Lo ha ribadito pochi giorni fa il vertice dell’Amministrazione comunale auspicando che il flusso possa continuare a essere continuo. E non è forse un caso che il problema ‘odore non conforme’ a villetta Flora sia terminato dopo alcuni giorni di apertura diurna e notturna (inizialmente il flusso idrico era interrotto dopo le 23 come sul resto della città). Oggi che ci sia un nesso tra erogazione a singhiozzo e qualità dell’acqua lo sostiene anche il direttore dell’Unità operativa complessa di Igiene degli alimenti e della nutrizione Antonio Pesaturo il quale si è fatto l’idea che lo svuotamento dei serbatoi possa aver provocato l’ingresso nella rete di idrocarburi leggeri ‘simili ai lubrificanti’.

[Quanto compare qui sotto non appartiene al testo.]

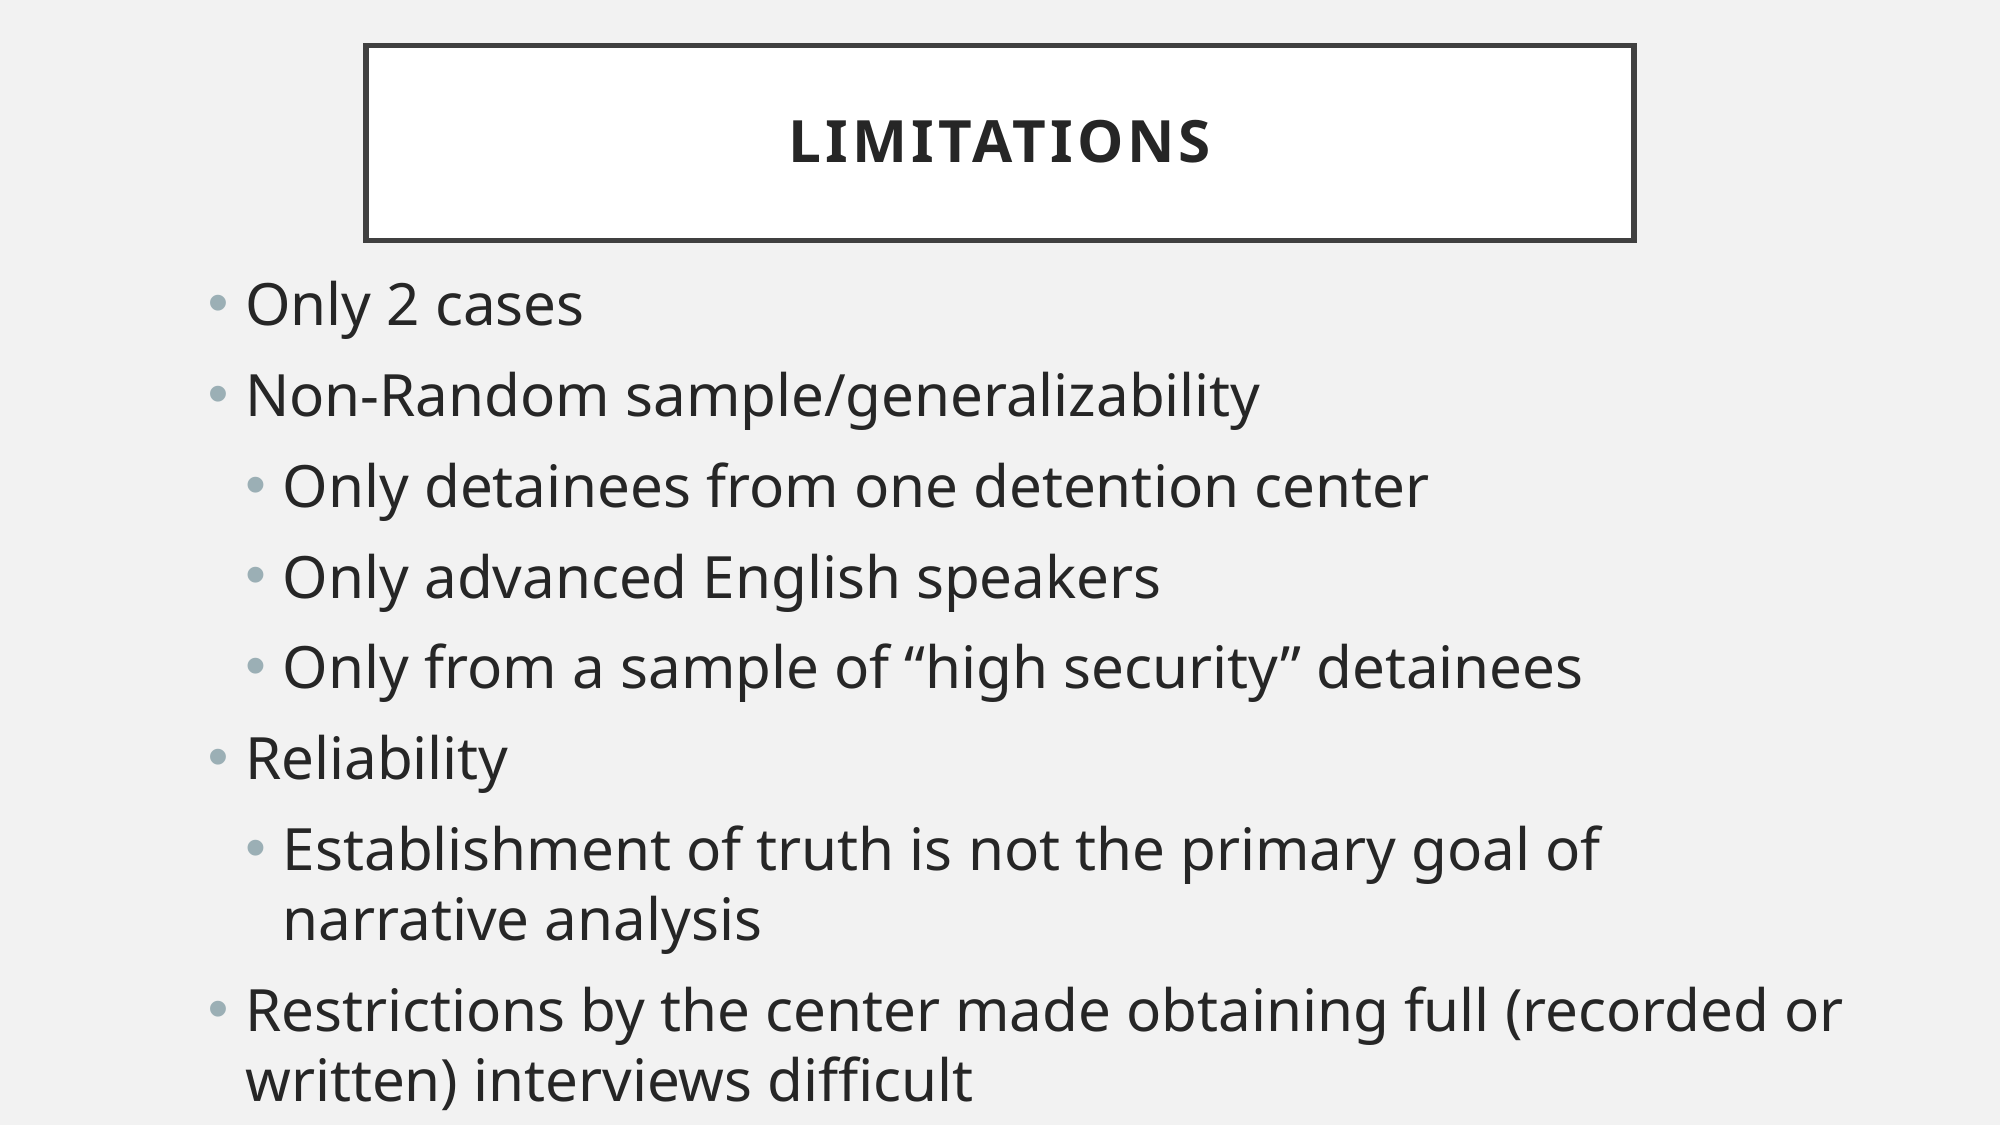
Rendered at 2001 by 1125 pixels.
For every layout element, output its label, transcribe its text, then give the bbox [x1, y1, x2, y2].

“La carenza di acqua ha creato un vuoto con una pressione negativa, se le abitazioni private e più vecchie del centro storico non sono dotate di valvole di non ritorno, cosa che io consiglierei vivamente, può capitare che nella condotta domestica venga ‘risucchiata’ anche l’acqua per il riscaldamento. Naturalmente non ho certezza di questa cosa, ma è probabile che le interruzioni idriche delle scorse settimane abbiano condizionato questo processo”.
Il direttore che opera per il dipartimento di prevenzione dell’Asrem è quello che ha firmato il suo invito al Municipio a revocare l’ordinanza di divieto di uso dell’acqua, lo stesso che ha anche disposto che l’Arpa faccia nuovi controlli nei punti di prelievo Cese Basso, Centro, zona via Petitti.
“Non possiamo escludere che il fenomeno della contaminazione da idrocarburi leggeri si ripresenti – ci spiega il direttore Pesaturo – quello che noi come Asrem possiamo fare è disporre ulteriori analisi nei punti di prelievo pubblici, non possiamo disporli nelle abitazioni private o nelle attività commerciali”.
Una precisazione di non poco conto: a Campobasso è stata particolarmente preoccupante – fin dal 27 novembre – la situazione in alcuni civici di via Petitti, tanto che lungo la vicina via Cardarelli è rimasta attiva una autocisterna della Protezione civile per gli approvvigionamenti. Acqua maleodorante per settimane anche in alcuni esercizi pubblici e commerciali di piazza Pepe e via Marconi che, possiamo solo presumerlo (perché non ci sono rapporti di prova Arpa a certificarlo), non è più tale. Grazie ancora alle mancate chiusure? Probabilmente sì.
Quando i campionamenti sono stati eseguiti non sarebbe stata Asrem a disporli bensì l’Arpa “perché – il direttore Pesaturo lo ribadisce – solo i punti di prelievo pubblici sono di nostra competenza”.
E poi va anche detto che prima del suo arrivo all’Uoc di Igiene c’era più personale, oggi l’organico è ridotto anche se non sono diminuiti i compiti del Dipartimento di prevenzione.
Ma al di là di tutto la cosa più importante da augurarsi è che il trend di risalita del livello delle sorgenti del Matese, la principale risorsa idrica della regione, prosegua. Molise Acque oggi dice che la situazione è migliorata grazie alle precipitazioni, specie quelle a carattere nevoso. Sicuramente non ci si può affidare al ‘caso meteorologico’ e bisognerebbe intervenire con investimenti sulle infrastrutture per assicurarsi acqua anche durante i periodi di siccità.